Your instructions:
Return the listing below unchanged, but without pictures.

--- START ---

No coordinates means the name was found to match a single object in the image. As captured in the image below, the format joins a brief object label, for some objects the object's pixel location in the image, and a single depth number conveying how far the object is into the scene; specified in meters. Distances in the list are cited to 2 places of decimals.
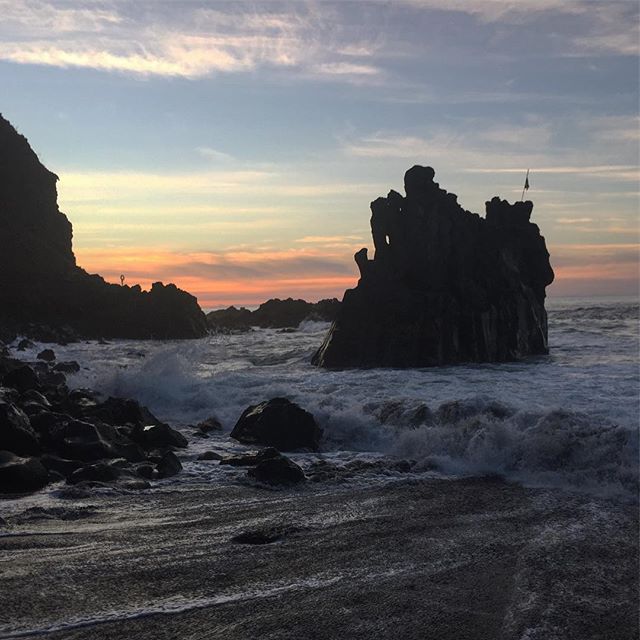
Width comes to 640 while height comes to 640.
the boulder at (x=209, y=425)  19.29
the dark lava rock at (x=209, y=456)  15.05
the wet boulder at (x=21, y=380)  19.86
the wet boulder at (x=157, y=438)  16.05
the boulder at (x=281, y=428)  16.69
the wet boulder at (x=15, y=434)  13.44
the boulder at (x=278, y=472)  12.70
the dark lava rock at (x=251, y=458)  14.15
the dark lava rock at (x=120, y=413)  18.19
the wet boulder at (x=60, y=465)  12.85
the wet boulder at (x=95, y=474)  12.25
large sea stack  35.38
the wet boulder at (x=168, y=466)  13.21
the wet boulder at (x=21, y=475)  11.56
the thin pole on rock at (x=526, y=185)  49.31
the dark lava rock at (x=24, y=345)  46.59
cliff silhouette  68.69
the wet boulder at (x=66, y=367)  31.41
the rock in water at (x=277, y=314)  97.50
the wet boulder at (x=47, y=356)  38.77
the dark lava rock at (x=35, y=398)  17.73
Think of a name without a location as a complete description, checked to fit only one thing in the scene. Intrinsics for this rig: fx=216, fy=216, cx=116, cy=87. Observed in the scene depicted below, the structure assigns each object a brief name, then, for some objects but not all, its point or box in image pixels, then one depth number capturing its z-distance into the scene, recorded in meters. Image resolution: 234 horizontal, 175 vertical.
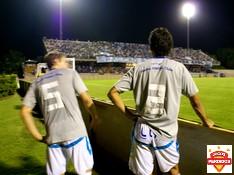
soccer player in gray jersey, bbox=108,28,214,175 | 2.01
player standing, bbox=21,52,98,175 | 2.21
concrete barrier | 2.41
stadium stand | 39.58
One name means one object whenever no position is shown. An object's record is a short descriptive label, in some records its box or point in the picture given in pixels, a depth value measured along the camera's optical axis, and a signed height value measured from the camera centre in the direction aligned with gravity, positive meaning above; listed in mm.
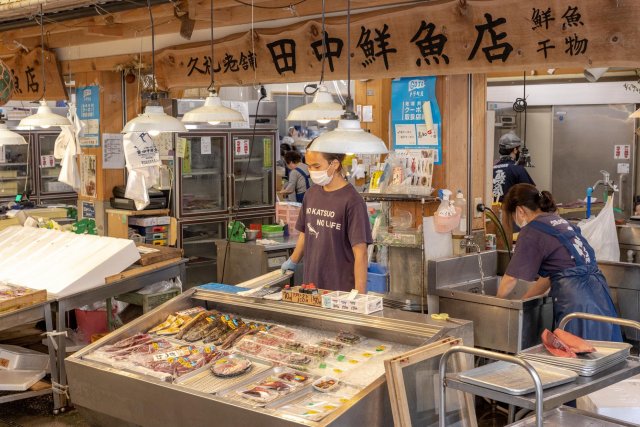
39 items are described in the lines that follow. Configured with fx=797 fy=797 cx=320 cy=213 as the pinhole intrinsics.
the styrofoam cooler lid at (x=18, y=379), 5977 -1753
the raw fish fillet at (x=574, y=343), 3309 -827
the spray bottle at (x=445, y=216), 6422 -549
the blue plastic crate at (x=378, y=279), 6938 -1140
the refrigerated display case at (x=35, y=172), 12930 -372
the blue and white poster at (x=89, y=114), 9766 +429
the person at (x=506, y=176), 9555 -344
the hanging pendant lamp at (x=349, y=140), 4105 +42
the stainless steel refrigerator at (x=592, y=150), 11680 -45
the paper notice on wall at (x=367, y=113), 9672 +422
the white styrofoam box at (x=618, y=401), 3828 -1264
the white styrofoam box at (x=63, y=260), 6223 -924
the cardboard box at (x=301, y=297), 4680 -890
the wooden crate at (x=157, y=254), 6902 -934
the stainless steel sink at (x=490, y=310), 5547 -1165
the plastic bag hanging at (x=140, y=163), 7848 -143
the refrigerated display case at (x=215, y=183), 9914 -450
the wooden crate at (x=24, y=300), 5727 -1095
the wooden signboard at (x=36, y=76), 10062 +933
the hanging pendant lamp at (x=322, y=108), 5113 +257
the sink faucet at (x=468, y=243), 6447 -779
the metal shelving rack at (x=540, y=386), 2875 -913
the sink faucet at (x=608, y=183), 9077 -442
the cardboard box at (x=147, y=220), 9500 -857
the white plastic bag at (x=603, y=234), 7387 -806
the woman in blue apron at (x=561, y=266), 5242 -796
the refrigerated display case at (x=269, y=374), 3749 -1194
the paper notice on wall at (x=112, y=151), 9680 -25
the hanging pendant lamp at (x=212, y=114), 5531 +242
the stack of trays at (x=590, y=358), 3160 -867
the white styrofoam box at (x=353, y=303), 4492 -880
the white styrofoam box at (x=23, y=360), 6324 -1678
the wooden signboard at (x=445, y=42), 5078 +794
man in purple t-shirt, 5371 -564
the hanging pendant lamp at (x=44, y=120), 6824 +257
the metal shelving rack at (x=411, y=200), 6477 -442
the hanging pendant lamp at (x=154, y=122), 5383 +182
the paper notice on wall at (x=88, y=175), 9867 -327
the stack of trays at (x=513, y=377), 2953 -889
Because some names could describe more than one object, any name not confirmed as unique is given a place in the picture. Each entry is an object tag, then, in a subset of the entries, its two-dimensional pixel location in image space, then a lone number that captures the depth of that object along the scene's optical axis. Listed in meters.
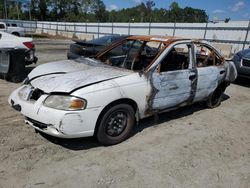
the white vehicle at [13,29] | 16.81
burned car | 2.47
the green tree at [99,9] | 65.64
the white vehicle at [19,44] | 5.77
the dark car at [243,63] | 5.78
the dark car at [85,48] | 6.48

--- END ---

Solution for this task:
No coordinates means the name was found to match a single object in the image. As captured in the image below, the format joins a brief object label, for some objects the object's pixel location in the image, and a single depth number conveying how far the object is into the scene; specified in meters. Distances in the list are cited to 2 places of decimals.
Width comes to 640 while height comes to 640.
the boulder at (x=209, y=425)  19.29
the dark lava rock at (x=209, y=456)  15.05
the wet boulder at (x=21, y=380)  19.86
the wet boulder at (x=157, y=438)  16.05
the boulder at (x=281, y=428)  16.69
the wet boulder at (x=15, y=434)  13.44
the boulder at (x=278, y=472)  12.70
the dark lava rock at (x=251, y=458)  14.15
the dark lava rock at (x=120, y=413)  18.19
the wet boulder at (x=60, y=465)  12.85
the wet boulder at (x=95, y=474)  12.25
large sea stack  35.38
the wet boulder at (x=168, y=466)  13.21
the wet boulder at (x=21, y=475)  11.56
the thin pole on rock at (x=526, y=185)  49.31
the dark lava rock at (x=24, y=345)  46.59
cliff silhouette  68.69
the wet boulder at (x=66, y=367)  31.41
the rock in water at (x=277, y=314)  97.50
the wet boulder at (x=47, y=356)  38.77
the dark lava rock at (x=35, y=398)  17.73
Think of a name without a location as a complete description, checked to fit only one thing in the scene. Intrinsics for this rig: fx=216, fy=216, cx=116, cy=87. Observed in the scene depicted below, the structure assigns each object a brief name, then, for some objects but not all, its point or box in image pixels, then one depth number capturing its z-distance into the scene, recorded in meters. Image resolution: 234 horizontal, 175 vertical.
soccer player in gray jersey, bbox=108,28,214,175 | 2.01
player standing, bbox=21,52,98,175 | 2.21
concrete barrier | 2.41
stadium stand | 39.58
One name means one object whenever no position is shown. An object's record is a short descriptive label, in some records its box or point in the picture given in pixels, a depth value measured along the camera's optical axis, and a signed height value measured from the camera centre in the direction aligned with gravity, positive meaning above; listed in mm.
39 items are described in the lines that follow. Configured with fx=797 fy=797 cx=320 cy=213 as the pinhole intrinsics.
the styrofoam cooler lid at (x=18, y=379), 5977 -1753
the raw fish fillet at (x=574, y=343), 3309 -827
the spray bottle at (x=445, y=216), 6422 -549
the blue plastic crate at (x=378, y=279), 6938 -1140
the refrigerated display case at (x=35, y=172), 12930 -372
the blue and white poster at (x=89, y=114), 9766 +429
the person at (x=506, y=176), 9555 -344
the hanging pendant lamp at (x=349, y=140), 4105 +42
the stainless steel refrigerator at (x=592, y=150), 11680 -45
the paper notice on wall at (x=367, y=113), 9672 +422
the white styrofoam box at (x=618, y=401), 3828 -1264
the white styrofoam box at (x=63, y=260), 6223 -924
the cardboard box at (x=301, y=297), 4680 -890
the wooden crate at (x=157, y=254), 6902 -934
the stainless steel sink at (x=490, y=310), 5547 -1165
the plastic bag hanging at (x=140, y=163), 7848 -143
the refrigerated display case at (x=215, y=183), 9914 -450
the wooden crate at (x=24, y=300), 5727 -1095
the wooden signboard at (x=36, y=76), 10062 +933
the hanging pendant lamp at (x=322, y=108), 5113 +257
the sink faucet at (x=468, y=243), 6447 -779
the metal shelving rack at (x=540, y=386), 2875 -913
the sink faucet at (x=608, y=183), 9077 -442
the cardboard box at (x=147, y=220), 9500 -857
the white plastic bag at (x=603, y=234), 7387 -806
the woman in blue apron at (x=561, y=266), 5242 -796
the refrigerated display case at (x=269, y=374), 3749 -1194
the paper notice on wall at (x=112, y=151), 9680 -25
the hanging pendant lamp at (x=212, y=114), 5531 +242
the stack of trays at (x=590, y=358), 3160 -867
the white styrofoam box at (x=353, y=303), 4492 -880
the white styrofoam box at (x=23, y=360), 6324 -1678
the wooden signboard at (x=445, y=42), 5078 +794
man in purple t-shirt, 5371 -564
the hanging pendant lamp at (x=44, y=120), 6824 +257
the metal shelving rack at (x=411, y=200), 6477 -442
the hanging pendant lamp at (x=154, y=122), 5383 +182
the paper notice on wall at (x=88, y=175), 9867 -327
the stack of trays at (x=513, y=377), 2953 -889
Because some names could describe more than one object, any name not confirmed as unique is given a place in the picture. Each entry is an object tag, then, in a subset of the entries, its two-dimensional pixel location in image space, then a lone number that captures the depth of that object along the scene's optical axis. Listed in meters.
the white vehicle at [13,29] | 16.81
burned car | 2.47
the green tree at [99,9] | 65.64
the white vehicle at [19,44] | 5.77
the dark car at [243,63] | 5.78
the dark car at [85,48] | 6.48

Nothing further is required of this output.